JOBS:
A. Answer these from the FTI plugin page, one line each:
(i) What is the predefined descriptor that FTI plugin loads for Fortran called?
(ii) What does the communicator setting default to?
(iii) Besides plain names, what two keys can a dataset map hold?
B. From the FTI plugin page, copy everything from "Features and requirements" down to "(as shown below).", keeping every word and mark the same.

EXCERPTED PASSAGE:
FTI plugin
WARNING This documentation is a work in progress and does not reflect the full FTI plugin potential.
The FTI plugin enables one to perform checkpoints using FTI. FTI plugin does not support the full FTI feature set but offers a simple declarative interface to access a large subset of it.
Features and requirements
Dependencies
FTI plugin uses a MPI_Comm
datatype and MPI_COMM_WORLD
descriptor, which are defined in mpi
plugin. For now it must be loaded alongside FTI plugin (as shown below).
pdi:
...
plugins:
mpi:
fti:
...
Initialization
FTI initialization in FTI plugin is based on several rules:
- if
init_on
is specified, FTI plugin will initialize FTI on that exact event and expects the communicator and file name to be correctly available or fail otherwise, - if
init_on
is not specified and the communicator is available on plugin initialization (e.g. when usingMPI_COMM_WORLD
predefine frommpi
plugin), FTI plugin will try to initialize FTI (on plugin initialization) and expects file name to be correctly available or fail otherwise, - if
init_on
is not specified and the communicator is not available on plugin initialization, FTI plugin will try to initialize FTI on communicators descriptor exposure and expects file name to be correctly available or fail otherwise.
Predefined descriptors
FTI plugin loads a predefined descriptor named FTI_COMM_WORLD
(FTI_COMM_WORLD_F
for Fortran) after a successfull initialization of FTI. This descriptor is treated as metadata. Its content can be accessed using PDI_access
.
Configuration grammar
At its root, the FTI configuration is made of several nodes: checkpoint
, communicator
, config_file
, dataset
, init_on
, recover_on
, recover_var
, send_file
, snapshot_on
and status
.
checkpoint
A checkpoint
specifies a list of checkpoints to execute. It is specified by a key/value map that may contain following keys: L1_on
, L2_on
, L3_on
, L4_on
. Each of the keys specifies events names that trigger a specified checkpoint. Value of this key can be either string or a list of strings:
L1_on
: executes FTI L1 checkpoint on specified PDI events,L2_on
: executes FTI L2 checkpoint on specified PDI events,L3_on
: executes FTI L3 checkpoint on specified PDI events,L4_on
: executes FTI L4 checkpoint on specified PDI events.
communicator
A communicator
is a string, which specifies name of descriptor containing a MPI communicator to use for FTI initialization. Additionally, FTI plugin can write FTI_COMM_WORLD
into this descriptor, if it is shared with write access right. It defaults to MPI_COMM_WORLD
, which is a predefined descriptor from mpi
plugin.
config_file
A config_file
is a string that can contain $-expressions. Specifies the name of the FTI configuration file.
dataset
A dataset
is a key/value map, which keys are integers that specify datasets ids in FTI and values are names of protected descriptors. Alternatively, the map may contain a map with keys name
and size
, where name
is a name of protected descriptor and size
is a descriptor where FTI plugin will write size of the protected descriptor when shared with write access right.

MATERIAL SHOWN:
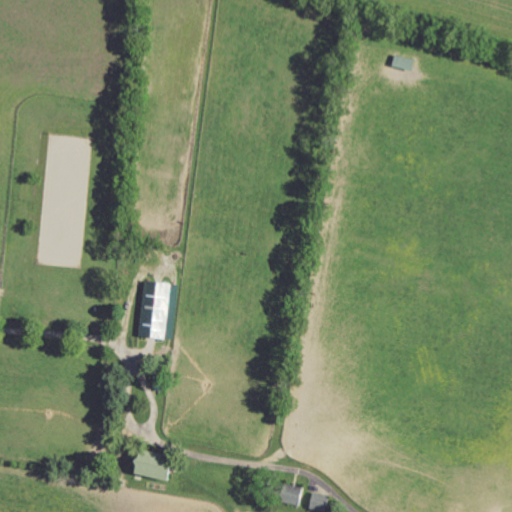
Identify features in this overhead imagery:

--

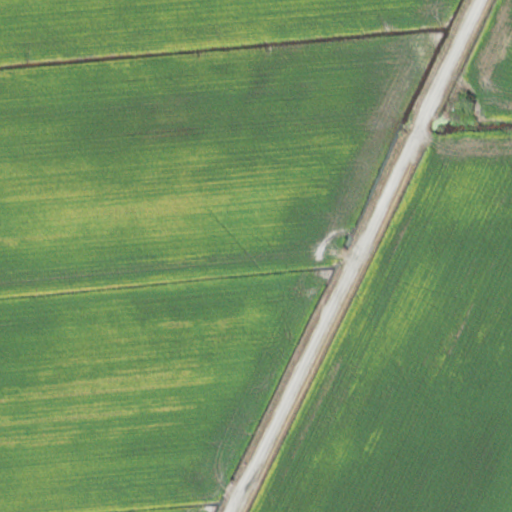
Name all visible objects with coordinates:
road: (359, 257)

ANSWER SET:
A.
(i) FTI_COMM_WORLD_F
(ii) MPI_COMM_WORLD
(iii) name and size

B.
Features and requirements
Dependencies
FTI plugin uses a MPI_Comm
datatype and MPI_COMM_WORLD
descriptor, which are defined in mpi
plugin. For now it must be loaded alongside FTI plugin (as shown below).